Nagios Log Server listening port abruptly halts

This support forum board is for support questions relating to Nagios Log Server, our solution for managing and monitoring critical log data.
james.liew
Posts: 59
Joined: Wed Feb 22, 2017 1:30 am

Nagios Log Server listening port abruptly halts

Post by james.liew »

Hi all,

I've had 3 occurrences of this rather weird issue spread across two Nagios Log Server clusters in two datacentres where NLG stops listening on the designated port we use for Windows hosts, say port 3500 and then refuses to receive any log traffic on said port. The Windows boxes run the nxlog agent.

I do not see any resource issues, there are no issues with RAM or CPU utilization on the Log Server. However, I am also not well-versed in Log Server and do not know the conditions in which the cluster will pre-empt, if any, conditions where ports are no longer listening and failover to the secondary node.

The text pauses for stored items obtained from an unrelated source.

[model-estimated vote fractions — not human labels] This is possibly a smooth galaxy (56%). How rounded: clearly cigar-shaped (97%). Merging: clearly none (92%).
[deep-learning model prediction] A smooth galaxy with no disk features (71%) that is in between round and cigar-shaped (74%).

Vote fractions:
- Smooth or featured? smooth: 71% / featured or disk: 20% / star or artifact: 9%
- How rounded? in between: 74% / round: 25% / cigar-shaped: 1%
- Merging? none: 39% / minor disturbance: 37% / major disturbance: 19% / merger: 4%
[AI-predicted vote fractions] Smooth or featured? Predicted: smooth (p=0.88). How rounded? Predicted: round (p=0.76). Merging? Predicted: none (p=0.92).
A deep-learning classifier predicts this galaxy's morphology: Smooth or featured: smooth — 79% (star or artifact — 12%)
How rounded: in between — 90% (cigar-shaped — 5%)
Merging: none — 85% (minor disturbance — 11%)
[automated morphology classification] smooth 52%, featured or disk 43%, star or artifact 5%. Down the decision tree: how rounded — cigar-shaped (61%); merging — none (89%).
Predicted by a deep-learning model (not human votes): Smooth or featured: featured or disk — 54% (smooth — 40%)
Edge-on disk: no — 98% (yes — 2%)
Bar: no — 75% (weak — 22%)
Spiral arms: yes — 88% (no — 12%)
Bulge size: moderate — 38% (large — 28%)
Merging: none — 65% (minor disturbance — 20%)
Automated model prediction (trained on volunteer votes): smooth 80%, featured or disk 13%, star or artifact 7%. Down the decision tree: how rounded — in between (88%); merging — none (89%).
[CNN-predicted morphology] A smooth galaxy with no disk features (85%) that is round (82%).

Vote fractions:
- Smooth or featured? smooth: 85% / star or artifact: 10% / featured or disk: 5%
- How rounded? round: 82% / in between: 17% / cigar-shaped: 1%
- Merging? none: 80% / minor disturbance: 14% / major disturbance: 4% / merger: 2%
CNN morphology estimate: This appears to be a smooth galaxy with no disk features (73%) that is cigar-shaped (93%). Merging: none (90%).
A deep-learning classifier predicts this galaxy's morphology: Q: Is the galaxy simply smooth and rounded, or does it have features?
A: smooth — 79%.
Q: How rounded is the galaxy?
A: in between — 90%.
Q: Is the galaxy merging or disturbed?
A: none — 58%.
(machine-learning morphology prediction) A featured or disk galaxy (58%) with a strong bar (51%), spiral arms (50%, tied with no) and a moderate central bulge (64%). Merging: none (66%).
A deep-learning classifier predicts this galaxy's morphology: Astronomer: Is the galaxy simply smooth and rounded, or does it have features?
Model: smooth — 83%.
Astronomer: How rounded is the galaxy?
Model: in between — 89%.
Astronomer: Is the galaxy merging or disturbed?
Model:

Where do I start looking in the logs to try and figure out this problem?

Current NLG version:
Nagios Log Server: 1.4.4
Elasticsearch: 1.6.0
Logstash: 1.5.1
Kibana: 3.1.1-nagios3
User avatar
mcapra
Posts: 3739
Joined: Thu May 05, 2016 3:54 pm

Re: Nagios Log Server listening port abruptly halts

Post by mcapra »

The Logstash logs are a good place to start. Can you send them over? This command should put them all in the /tmp/43502_1.zip file:

Code: Select all

zip -r /tmp/43502_1.zip /var/log/logstash/
If the file is too big to attach to a post, I'll settle for the latest logstash.log file in that same path.
Former Nagios employee
https://www.mcapra.com/
james.liew
Posts: 59
Joined: Wed Feb 22, 2017 1:30 am

Re: Nagios Log Server listening port abruptly halts

Post by james.liew »

Hi,

I've added 3 files for you :)

Our Log Server stopped listening for logs around 3-5pm last Saturday.
You do not have the required permissions to view the files attached to this post.
User avatar
mcapra
Posts: 3739
Joined: Thu May 05, 2016 3:54 pm

Re: Nagios Log Server listening port abruptly halts

Post by mcapra »

This appears to be the initial problem:

Code: Select all

{:timestamp=>"2017-04-16T11:08:34.784000+0200", :message=>"Got error to send bulk of actions: None of the configured nodes are available: []", :level=>:error}
Can you also share your Elasticsearch logs from the same day(s)? They're typically found in /var/log/elasticsearch.
Former Nagios employee
https://www.mcapra.com/
james.liew
Posts: 59
Joined: Wed Feb 22, 2017 1:30 am

Re: Nagios Log Server listening port abruptly halts

Post by james.liew »

Elasticsearch logs uploaded.
You do not have the required permissions to view the files attached to this post.
User avatar
tacolover101
Posts: 432
Joined: Mon Apr 10, 2017 11:55 am

Re: Nagios Log Server listening port abruptly halts

Post by tacolover101 »

from what i can tell your nodes are disconnecting at some point.

Code: Select all

[2017-04-16 11:05:02,252][DEBUG][action.admin.cluster.health] [791cc6c8-f646-495e-9e58-1ec21a24b61c] no known master node, scheduling a retry
[2017-04-16 11:05:02,337][DEBUG][action.index             ] [791cc6c8-f646-495e-9e58-1ec21a24b61c] observer: timeout notification from cluster service. timeout setting [1m], time since start [1m]
and then a halt -

Code: Select all

[2017-04-16 11:05:02,252][DEBUG][action.admin.cluster.health] [791cc6c8-f646-495e-9e58-1ec21a24b61c] no known master node, scheduling a retry
[2017-04-16 11:05:02,337][DEBUG][action.index             ] [791cc6c8-f646-495e-9e58-1ec21a24b61c] observer: timeout notification from cluster service. timeout setting [1m], time since start [1m]
perhaps a network issue somewhere? i believe there are some ports that nodes need to communicate on, 9200/9300 i think. is there a firewall between them that would be blocking that communication?
dwhitfield
Former Nagios Staff
Posts: 4583
Joined: Wed Sep 21, 2016 10:29 am
Location: NoLo, Minneapolis, MN
Contact:

Re: Nagios Log Server listening port abruptly halts

Post by dwhitfield »

Thanks @tacolover101.

OP, can you run a traceroute to the different nodes?
james.liew
Posts: 59
Joined: Wed Feb 22, 2017 1:30 am

Re: Nagios Log Server listening port abruptly halts

Post by james.liew »

Hi all,

There are firewalls between the Log Server and some of the windows nodes.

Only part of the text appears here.